◆ **Problem details**
Within the listing below, the lines to output run from the one containing "left elbow: (289, 666)" through the one containing "right elbow: (101, 378)"; copy them exactly and nothing else.

◆ **Source records**
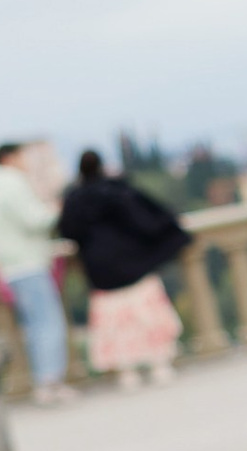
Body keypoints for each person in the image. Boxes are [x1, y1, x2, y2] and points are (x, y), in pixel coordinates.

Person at [55, 150, 188, 383]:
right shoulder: (117, 191)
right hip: (134, 263)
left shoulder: (75, 199)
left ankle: (127, 372)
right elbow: (146, 221)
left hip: (101, 271)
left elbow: (67, 230)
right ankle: (159, 365)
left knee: (115, 325)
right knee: (147, 317)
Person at [0, 140, 76, 402]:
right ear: (9, 158)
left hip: (9, 266)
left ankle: (44, 380)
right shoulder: (13, 184)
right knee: (48, 323)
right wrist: (55, 209)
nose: (26, 163)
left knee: (34, 325)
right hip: (29, 262)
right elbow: (34, 220)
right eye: (22, 157)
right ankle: (50, 381)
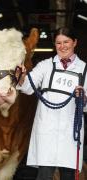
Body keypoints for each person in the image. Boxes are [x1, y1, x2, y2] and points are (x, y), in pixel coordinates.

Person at [16, 27, 87, 180]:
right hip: (47, 130)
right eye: (58, 43)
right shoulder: (45, 65)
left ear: (74, 42)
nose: (62, 46)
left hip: (70, 132)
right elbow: (28, 87)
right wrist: (21, 77)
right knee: (44, 174)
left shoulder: (84, 69)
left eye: (66, 42)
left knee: (68, 175)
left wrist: (83, 97)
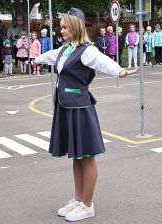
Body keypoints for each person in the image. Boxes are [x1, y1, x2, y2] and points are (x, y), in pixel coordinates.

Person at [35, 8, 139, 222]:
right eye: (61, 27)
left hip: (80, 109)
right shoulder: (65, 49)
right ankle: (78, 199)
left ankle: (88, 204)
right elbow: (51, 56)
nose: (61, 31)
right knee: (76, 156)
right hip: (66, 107)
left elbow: (103, 62)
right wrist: (36, 58)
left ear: (75, 27)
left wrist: (120, 71)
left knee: (87, 156)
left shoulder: (87, 51)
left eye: (65, 27)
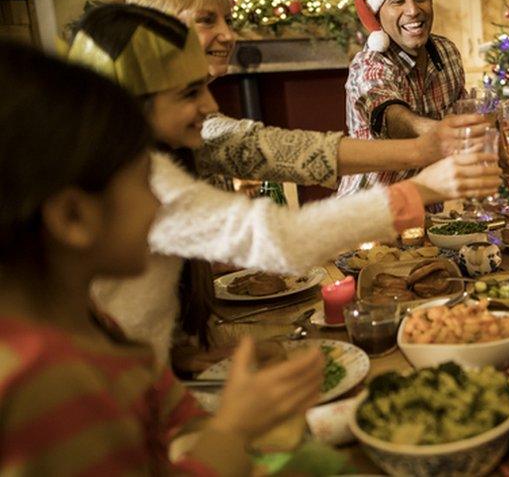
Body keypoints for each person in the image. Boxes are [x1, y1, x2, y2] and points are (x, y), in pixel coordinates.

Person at [72, 4, 500, 367]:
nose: (211, 105)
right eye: (189, 93)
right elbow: (282, 240)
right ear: (125, 103)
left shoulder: (138, 162)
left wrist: (188, 356)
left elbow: (136, 320)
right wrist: (421, 190)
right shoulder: (141, 183)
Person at [0, 41, 324, 474]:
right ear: (74, 216)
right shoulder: (47, 383)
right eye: (144, 182)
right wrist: (232, 430)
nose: (160, 204)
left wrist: (221, 399)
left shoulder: (91, 321)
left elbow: (166, 408)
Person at [126, 0, 480, 193]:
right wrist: (423, 149)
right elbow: (279, 150)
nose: (229, 35)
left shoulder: (445, 51)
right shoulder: (127, 131)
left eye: (229, 21)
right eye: (207, 20)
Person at [337, 0, 474, 195]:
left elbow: (463, 110)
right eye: (397, 1)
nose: (413, 10)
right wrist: (437, 132)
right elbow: (391, 116)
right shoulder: (369, 64)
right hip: (370, 212)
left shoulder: (447, 52)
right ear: (379, 13)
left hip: (427, 206)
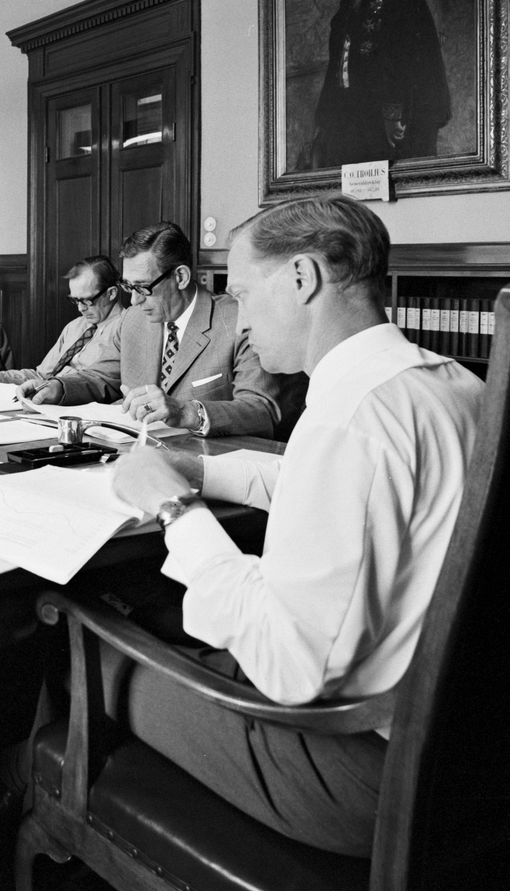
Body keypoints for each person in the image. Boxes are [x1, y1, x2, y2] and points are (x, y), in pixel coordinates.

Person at [100, 195, 482, 855]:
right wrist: (197, 470)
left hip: (359, 768)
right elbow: (325, 484)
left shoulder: (347, 420)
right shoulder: (442, 383)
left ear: (302, 277)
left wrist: (175, 509)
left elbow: (289, 666)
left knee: (85, 648)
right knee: (155, 614)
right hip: (460, 746)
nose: (242, 319)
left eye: (244, 295)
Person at [39, 223, 279, 438]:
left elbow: (262, 410)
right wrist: (57, 387)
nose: (134, 301)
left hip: (210, 460)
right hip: (138, 454)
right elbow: (101, 378)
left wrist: (187, 412)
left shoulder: (238, 321)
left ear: (181, 277)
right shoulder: (133, 320)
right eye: (128, 287)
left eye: (143, 288)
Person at [311, 0, 451, 168]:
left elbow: (406, 57)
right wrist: (326, 118)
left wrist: (394, 114)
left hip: (393, 109)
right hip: (356, 112)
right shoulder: (349, 2)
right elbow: (339, 59)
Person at [0, 255, 121, 402]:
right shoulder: (75, 326)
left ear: (111, 293)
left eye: (87, 300)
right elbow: (42, 376)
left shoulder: (124, 329)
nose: (80, 308)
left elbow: (102, 385)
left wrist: (56, 389)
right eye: (75, 300)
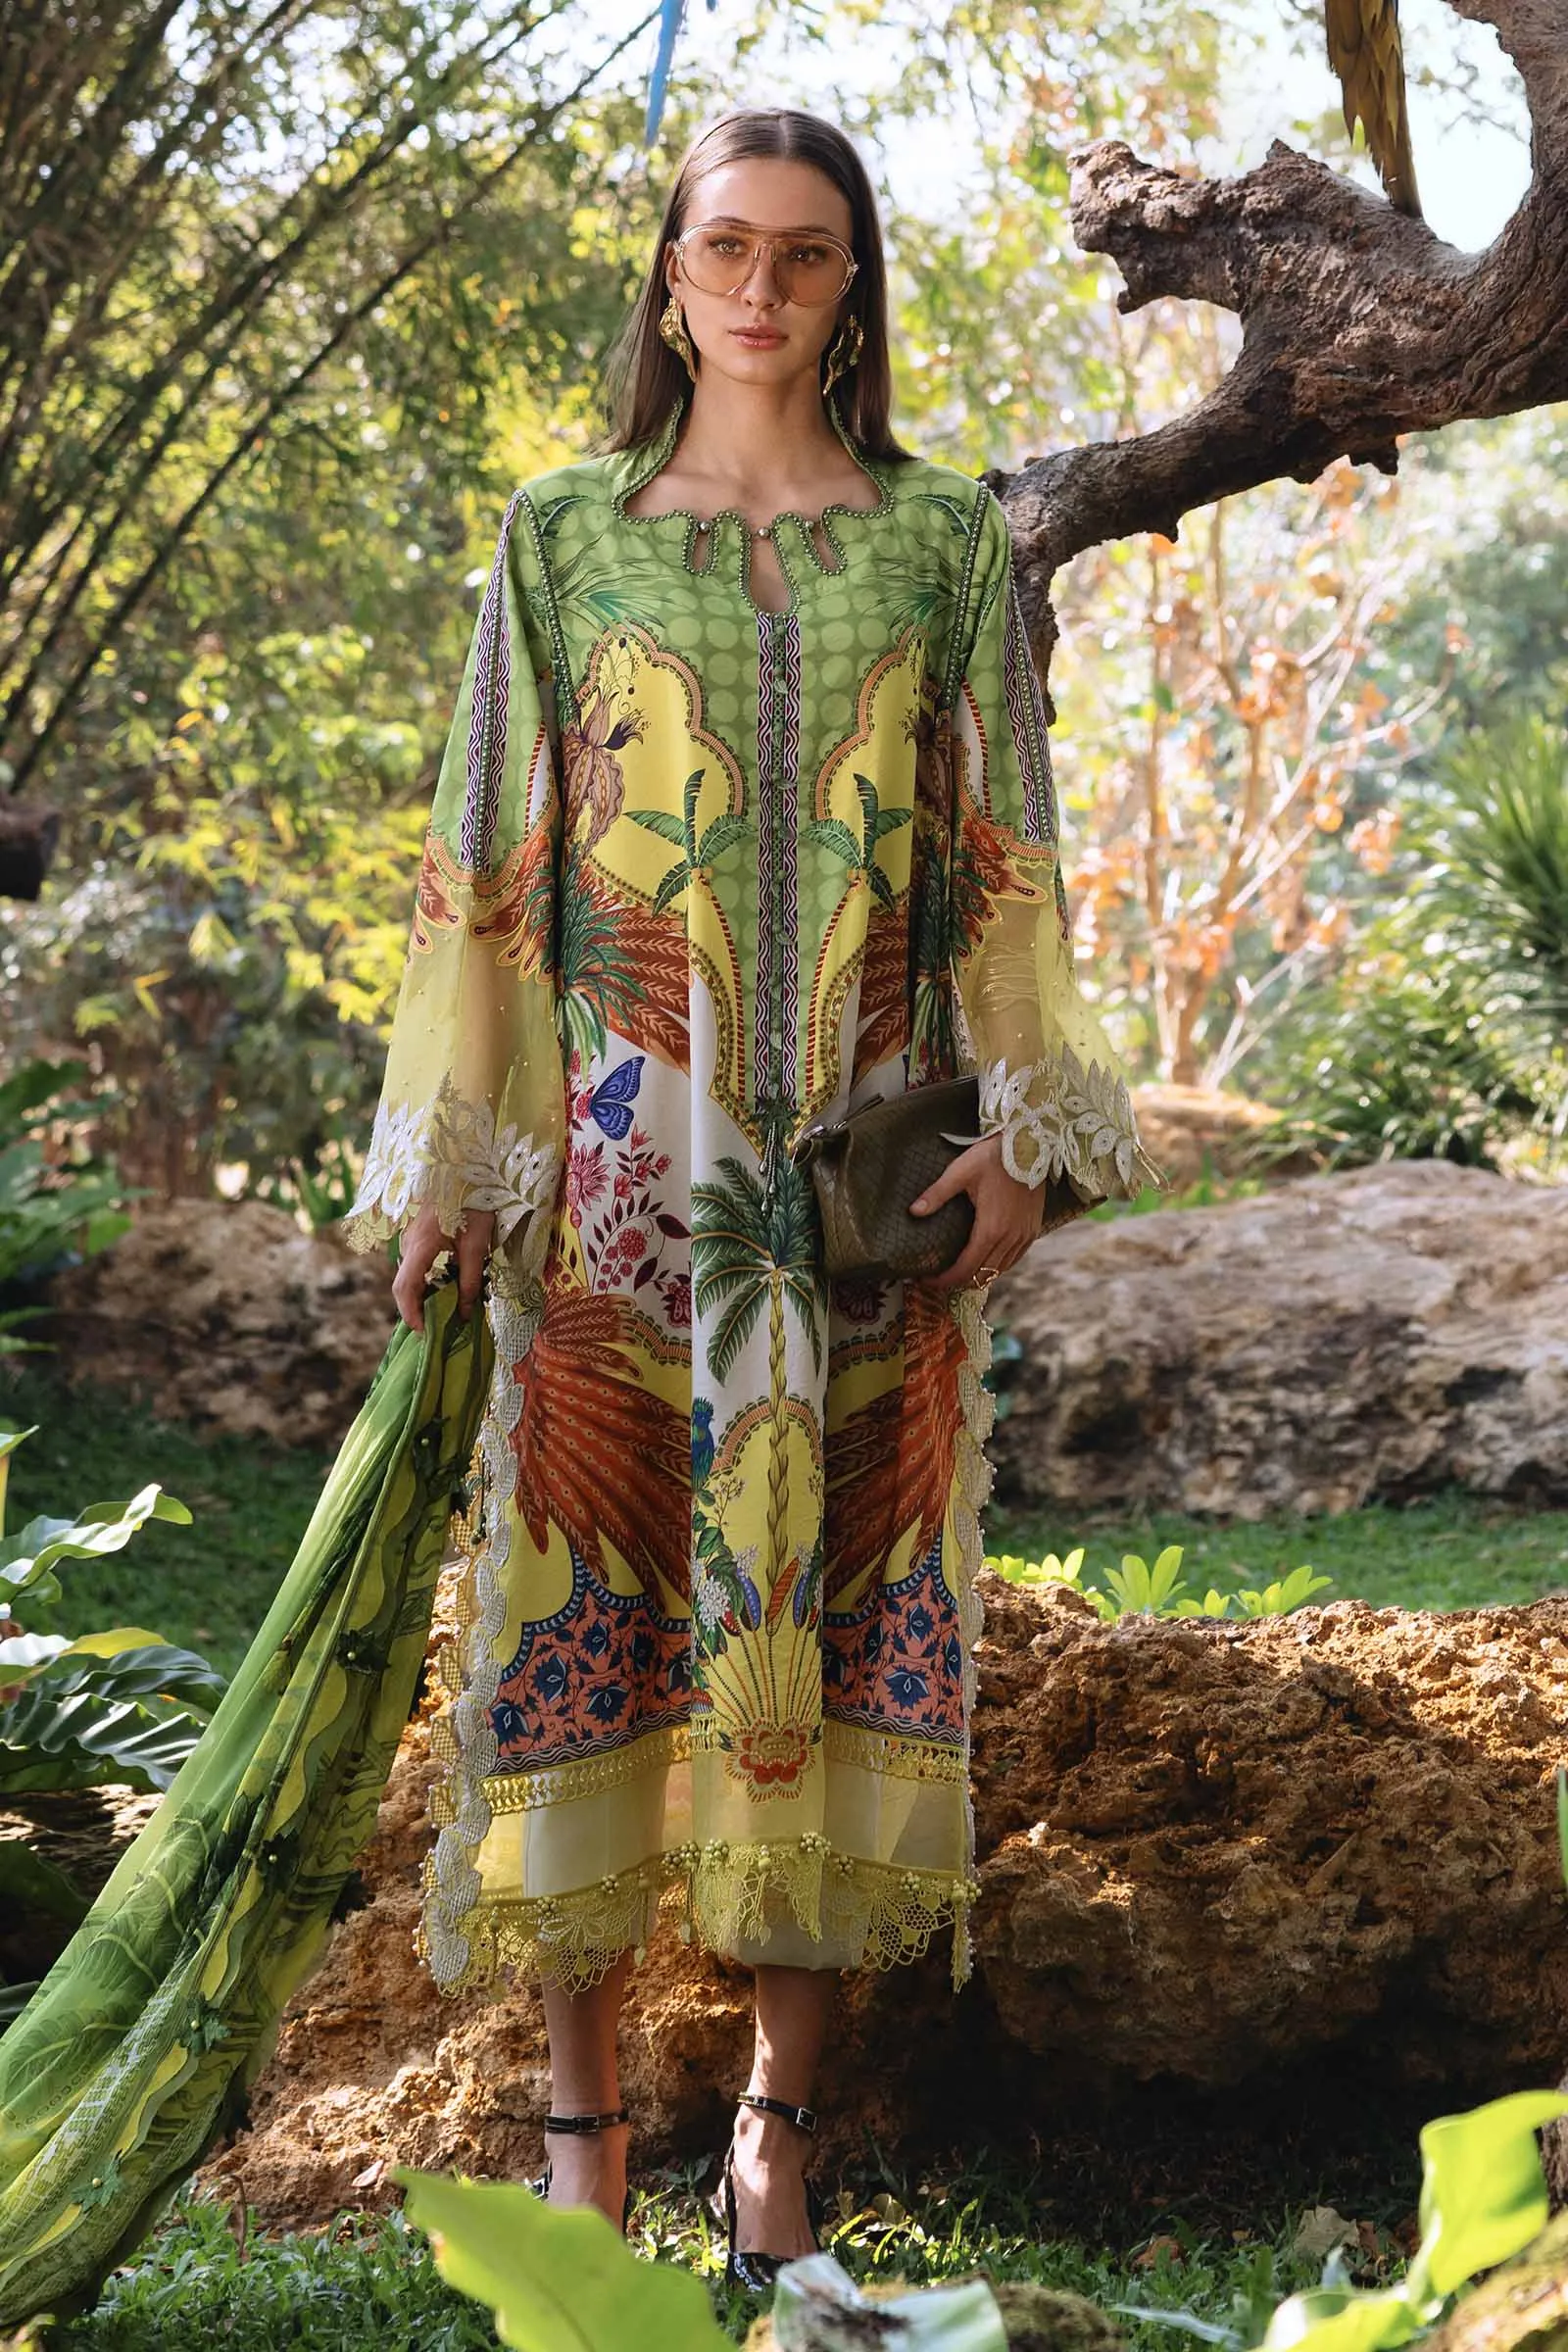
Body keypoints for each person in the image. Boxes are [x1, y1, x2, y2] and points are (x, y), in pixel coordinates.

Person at [343, 103, 1157, 2287]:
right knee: (588, 1615)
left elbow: (1007, 850)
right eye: (727, 246)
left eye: (805, 252)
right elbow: (487, 858)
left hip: (861, 1203)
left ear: (851, 281)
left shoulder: (942, 540)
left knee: (850, 1621)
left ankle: (777, 2137)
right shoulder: (563, 534)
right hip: (619, 1194)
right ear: (671, 271)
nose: (763, 288)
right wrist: (459, 1161)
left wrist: (1023, 1134)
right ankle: (584, 2127)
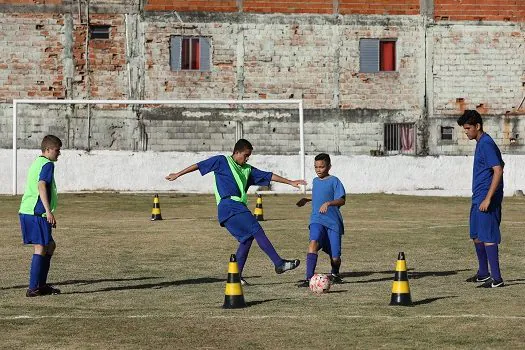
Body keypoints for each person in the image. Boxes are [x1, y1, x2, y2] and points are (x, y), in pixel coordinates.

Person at [165, 139, 305, 284]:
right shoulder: (221, 161)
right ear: (236, 152)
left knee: (247, 238)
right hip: (229, 205)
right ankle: (278, 263)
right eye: (245, 155)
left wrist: (290, 182)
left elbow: (268, 176)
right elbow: (199, 165)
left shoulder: (247, 169)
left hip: (233, 209)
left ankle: (235, 276)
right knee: (256, 229)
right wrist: (177, 174)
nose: (247, 158)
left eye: (249, 156)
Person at [457, 110, 505, 288]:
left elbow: (498, 169)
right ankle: (483, 273)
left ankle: (497, 279)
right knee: (477, 236)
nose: (466, 131)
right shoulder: (480, 143)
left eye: (468, 128)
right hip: (477, 198)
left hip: (486, 199)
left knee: (488, 236)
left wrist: (488, 198)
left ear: (477, 126)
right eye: (465, 129)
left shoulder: (486, 143)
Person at [19, 135, 63, 297]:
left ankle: (41, 284)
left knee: (50, 245)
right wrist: (48, 211)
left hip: (28, 211)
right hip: (36, 212)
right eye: (57, 150)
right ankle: (33, 288)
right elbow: (41, 185)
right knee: (41, 247)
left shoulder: (37, 162)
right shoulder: (47, 164)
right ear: (48, 150)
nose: (59, 153)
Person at [296, 153, 346, 287]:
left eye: (321, 167)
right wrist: (307, 199)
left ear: (329, 166)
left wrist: (329, 203)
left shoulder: (335, 181)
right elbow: (319, 196)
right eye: (316, 167)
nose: (318, 169)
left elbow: (342, 199)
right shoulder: (315, 181)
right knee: (313, 242)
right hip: (316, 219)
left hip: (333, 222)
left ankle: (335, 273)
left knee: (335, 257)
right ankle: (309, 278)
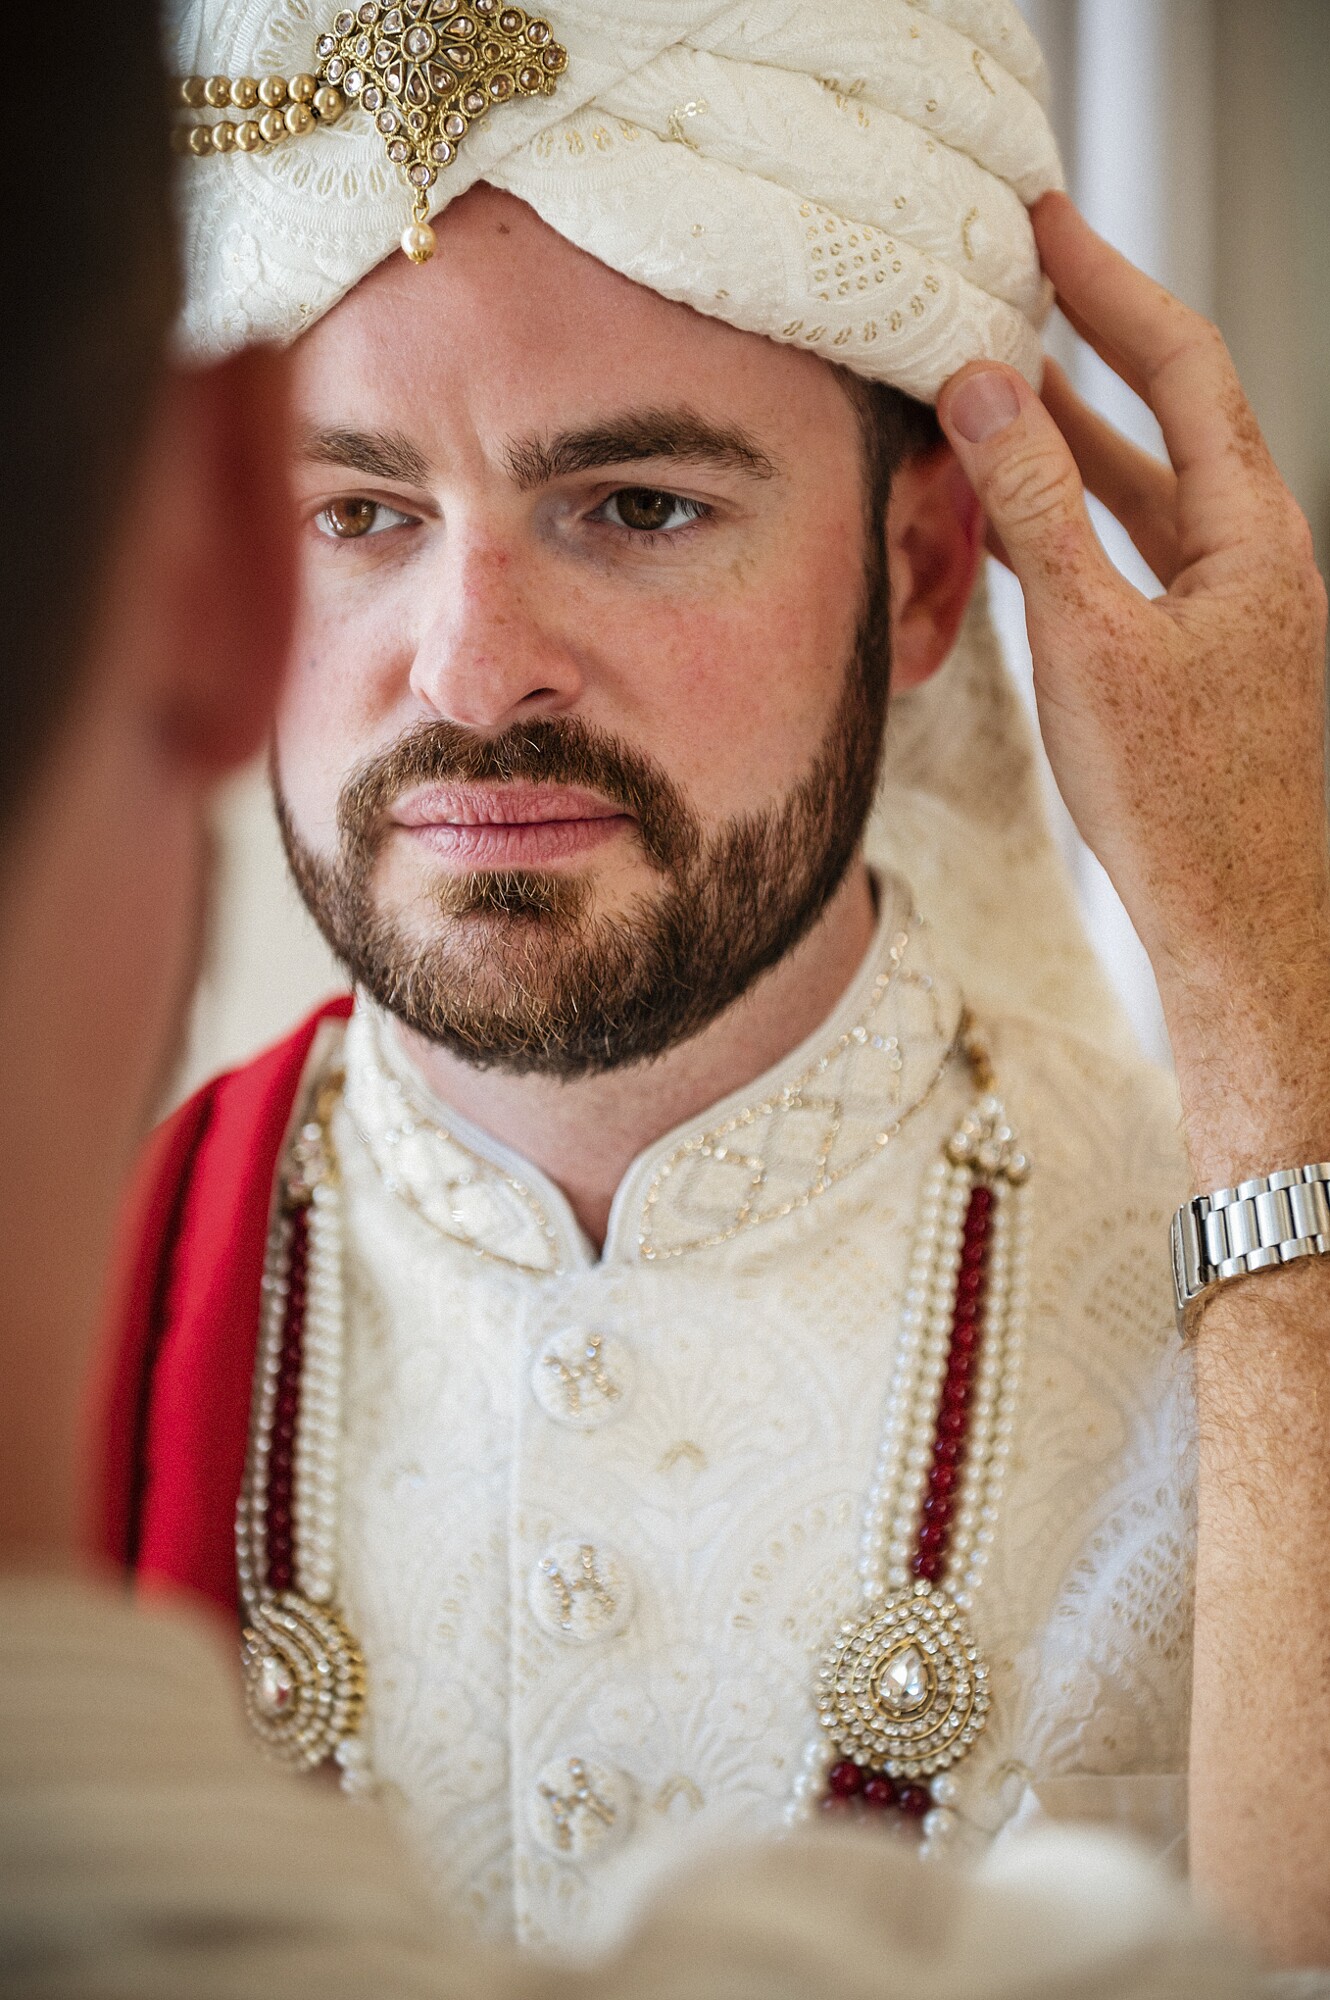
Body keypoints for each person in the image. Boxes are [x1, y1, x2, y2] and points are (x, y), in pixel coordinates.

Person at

◆ **Task response**
left elbow: (289, 666)
left knee: (85, 648)
right knee: (155, 614)
right hip: (460, 746)
nose: (242, 319)
left eye: (244, 295)
Person at [39, 223, 279, 438]:
left elbow: (262, 410)
right wrist: (57, 387)
nose: (134, 301)
left hip: (210, 460)
right hip: (138, 454)
right elbow: (101, 378)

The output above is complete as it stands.